They say in the Springtime a young man's mind turns to thoughts of love...so I guess in the Falltime a young woman's mind turns to thoughts of love. It makes sense I guess. Fall for me means a time of harvesting, nesting, baking pies (yum pie!), wrapping yourself in toasty layers, etc. Maybe it's the nesting instinct, or maybe it's because this is the first time I haven't had school hanging over me, but my mind has definitely turned to thoughts of love.
Or more specifically, the lack thereof. I mean, come on people. I see some ugly people out there who have gotten married. And not just ugly on the outside, but ugly on the inside. There are mean people who are happily married. And yet, I'm not totally heinous and I think I am kinda fun, so what the fuck? Can a girl get some snuggles??
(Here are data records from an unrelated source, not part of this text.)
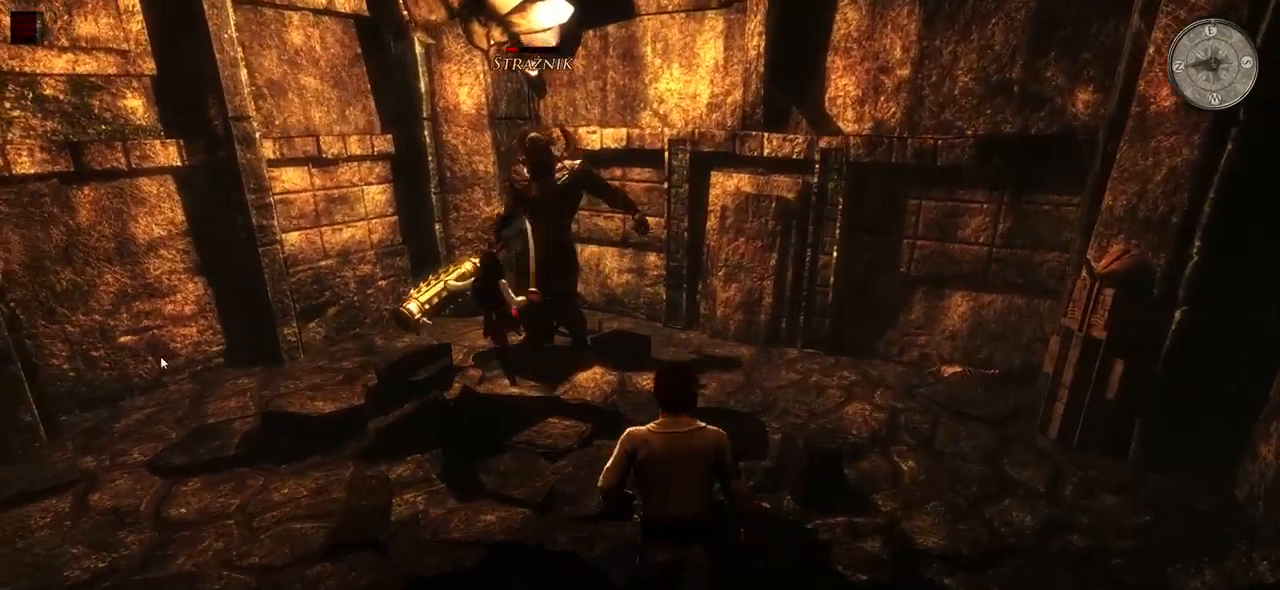
{"keys": ["w"], "mouse": [], "events": [[440, "d", "up"]]}
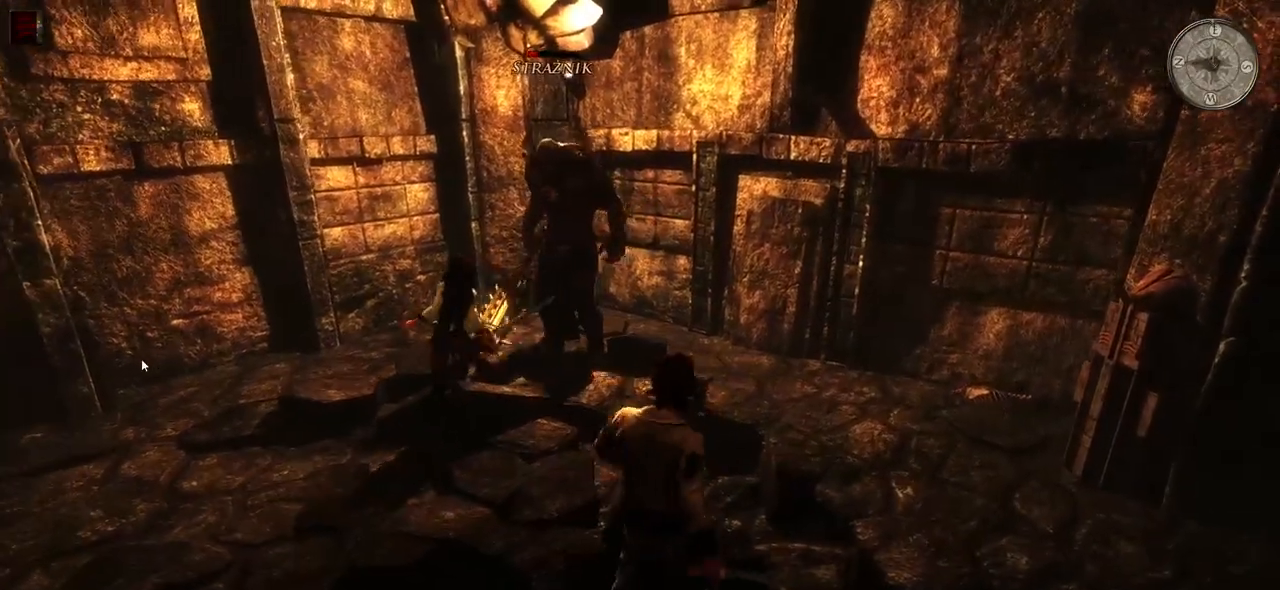
{"keys": ["a"], "mouse": [], "events": [[260, "a", "down"], [440, "w", "up"]]}
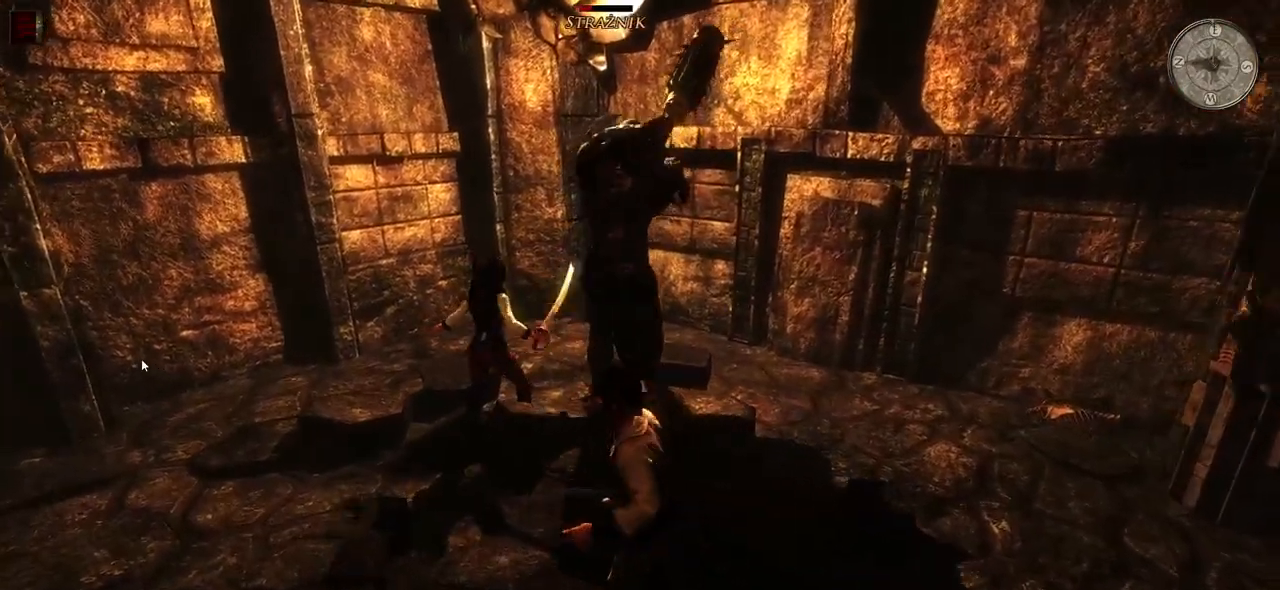
{"keys": ["a"], "mouse": [], "events": [[80, "d", "down"], [140, "d", "up"]]}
ANYWAYS, I had another weird anxiety dream last night. This one I had to walk across a broken mirror and then I was picking huge shards of glass out of my foot bottoms ala Bruce Willis in Die Hard. My subconscious is so. fucked. up. According to a dream dictionary :
To see your own feet in your dream, symbolizes your foundation, stability and sense of understanding. To see broken glass in your dream, signifies a change in your life.
I guess this makes sense. A new job = shaken foundations and change. But EW! Could my subconscious please learn to express itself in a less scary and gross manner? Seriously dude. Because it appears not only am I horny, but also have a sicko subconscious. Thanks a bunch brain.